***** Available data *****

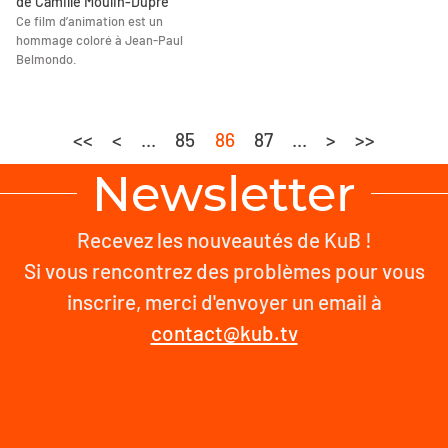
de Camille Moulin-Dupré
Ce film d’animation est un
hommage coloré à Jean-Paul
Belmondo.
<<
<
...
85
86
87
...
>
>>
Newsletter
Recevez les nouveautés de KuB !
Si vous rencontrez des problèmes pour vous
inscrire, merci d'envoyer un email à
contact@kub.tv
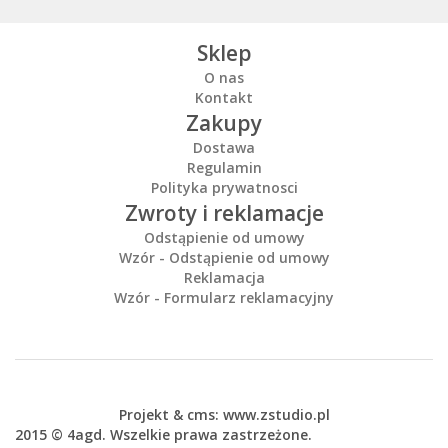
Sklep
O nas
Kontakt
Zakupy
Dostawa
Regulamin
Polityka prywatnosci
Zwroty i reklamacje
Odstąpienie od umowy
Wzór - Odstąpienie od umowy
Reklamacja
Wzór - Formularz reklamacyjny
Projekt &
cms
:
www.zstudio.pl
2015 © 4agd. Wszelkie prawa zastrzeżone.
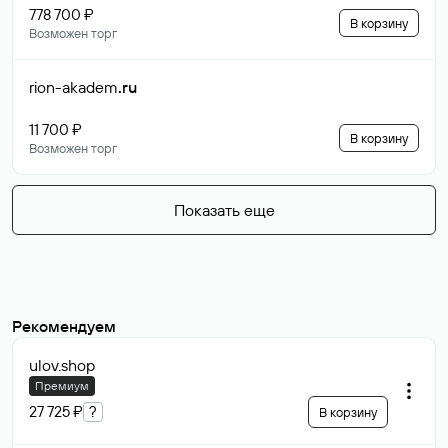
778 700 ₽
В корзину
Возможен торг
rion-akadem
.ru
11 700 ₽
В корзину
Возможен торг
Показать еще
Рекомендуем
ulov
.shop
Премиум
27 725 ₽
?
В корзину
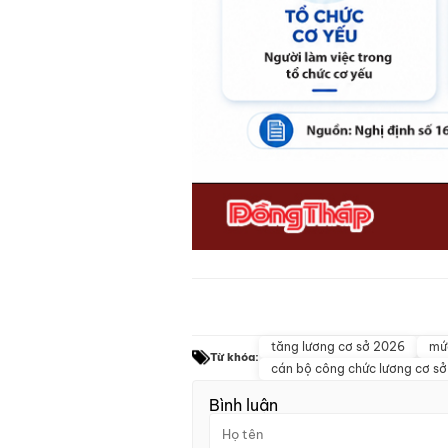
tăng lương cơ sở 2026
mứ
Từ khóa:
cán bộ công chức lương cơ sở
Bình luận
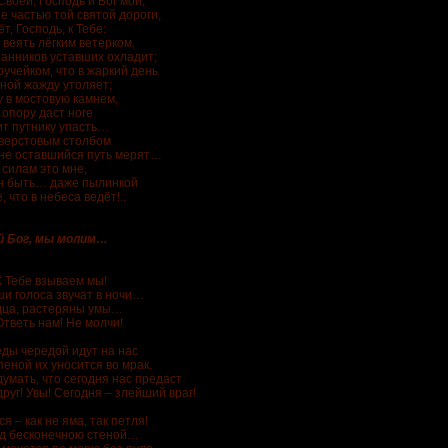
воей, Господь и Бог мой,
е частью той святой дороги,
т, Господь, к Тебе:
 веять лёгким ветерком,
ранников уставших охладит;
учейком, что в жаркий день
ной жажду утоляет;
у в мостовую камнем,
 опору даст ноге
ит путнику упасть…
 верстовым столбом
мне оставшийся путь мерят…
 силам это мне,
ен быть… даже пылинкой
, что в небеса ведёт!..
 Бог, мы молим…
К Тебе взываем мы!
ши голоса звучат в ночи…
дца, растеряны умы…
Ответь нам! Не молчи!
еды чередой идут на нас
пеной их уносится во мрак.
думать, что сегодня нас предаст
руг! Увы! Сегодня – злейший враг!
ся – как не яма, так петля!
д бесконечною стеной…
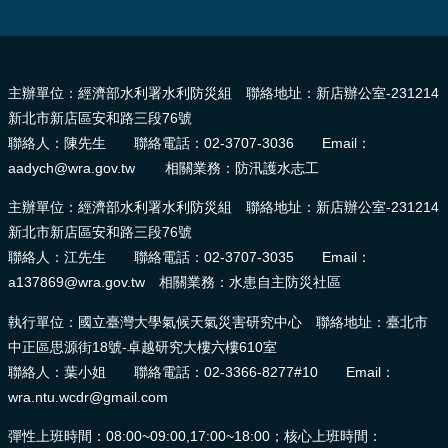
:::
主辦單位：經濟部水利署水利防災組 聯絡地址：新店辦公室-231214
新北市新店區安和路三段76號
聯絡人：陳先生 聯絡電話：02-3707-3036 Email：
aadych@wra.gov.tw 相關業務：防汛護水志工
主辦單位：經濟部水利署水利防災組 聯絡地址：新店辦公室-231214
新北市新店區安和路三段76號
聯絡人：江先生 聯絡電話：02-3707-3035 Email：
a137869@wra.gov.tw 相關業務：水患自主防災社區
執行單位：國立臺灣大學氣候天氣災害研究中心 聯絡地址：臺北市
中正區思源街18號-卓越研究大樓六樓610室
聯絡人：葉小姐 聯絡電話：02-3366-8277#10 Email：
wra.ntu.wcdr@gmail.com
彈性上班時間：08:00~09:00,17:00~18:00；核心上班時間：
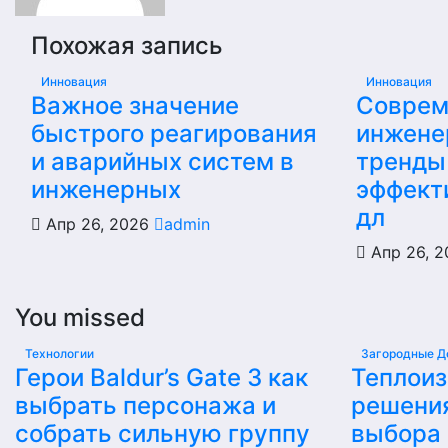
Похожая запись
Инновация
Инновация
Важное значение
Соврем
быстрого реагирования
инжене
и аварийных систем в
тренды
инженерных
эффект
дл
Апр 26, 2026
admin
Апр 26, 
You missed
Технологии
Загородные Д
Герои Baldur’s Gate 3 как
Теплои
выбрать персонажа и
решени
собрать сильную группу
выбора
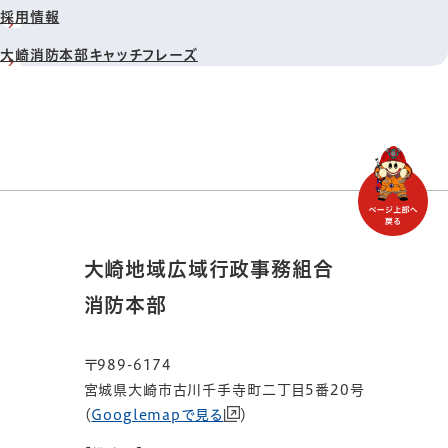
採用情報
大崎消防本部キャッチフレーズ
大崎地域広域行政事務組合
消防本部
〒989-6174
宮城県大崎市古川千手寺町二丁目5番20号
（
Googlemapで見る
）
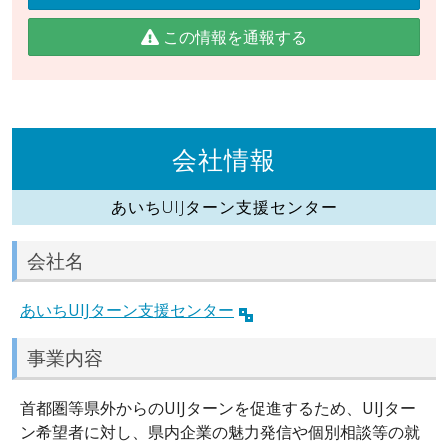
この情報を通報する
会社情報
あいちUIJターン支援センター
会社名
あいちUIJターン支援センター
事業内容
首都圏等県外からのUIJターンを促進するため、UIJター
ン希望者に対し、県内企業の魅力発信や個別相談等の就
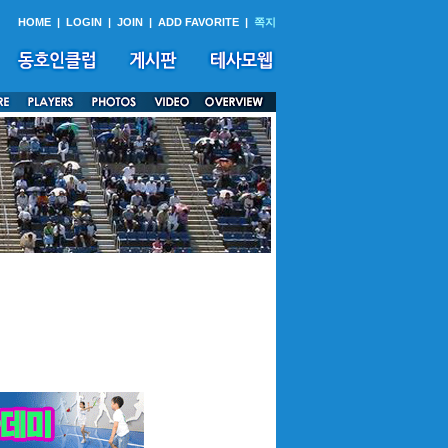
HOME
|
LOGIN
|
JOIN
|
ADD FAVORITE
|
쪽지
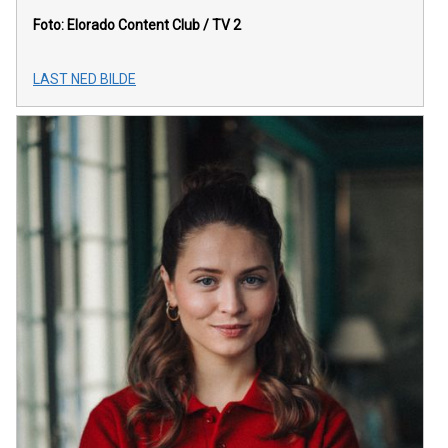
Foto: Elorado Content Club / TV 2
LAST NED BILDE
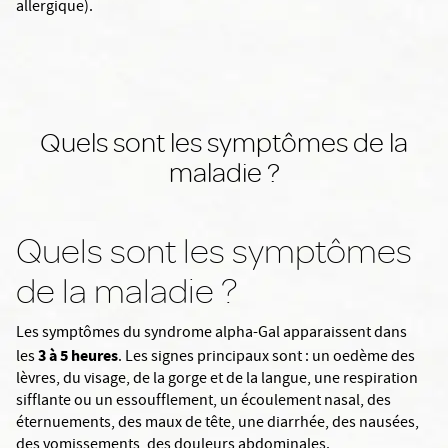
allergique).
Quels sont les symptômes de la
maladie ?
Quels sont les symptômes
de la maladie ?
Les symptômes du syndrome alpha-Gal apparaissent dans
3 à 5 heures
les
. Les signes principaux sont : un oedème des
lèvres, du visage, de la gorge et de la langue, une respiration
sifflante ou un essoufflement, un écoulement nasal, des
éternuements, des maux de tête, une diarrhée, des nausées,
des vomissements, des douleurs abdominales.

*****

For the records above, tally the lines in which "聯絡電話" appears, and give the number by itself.

**Response**: 3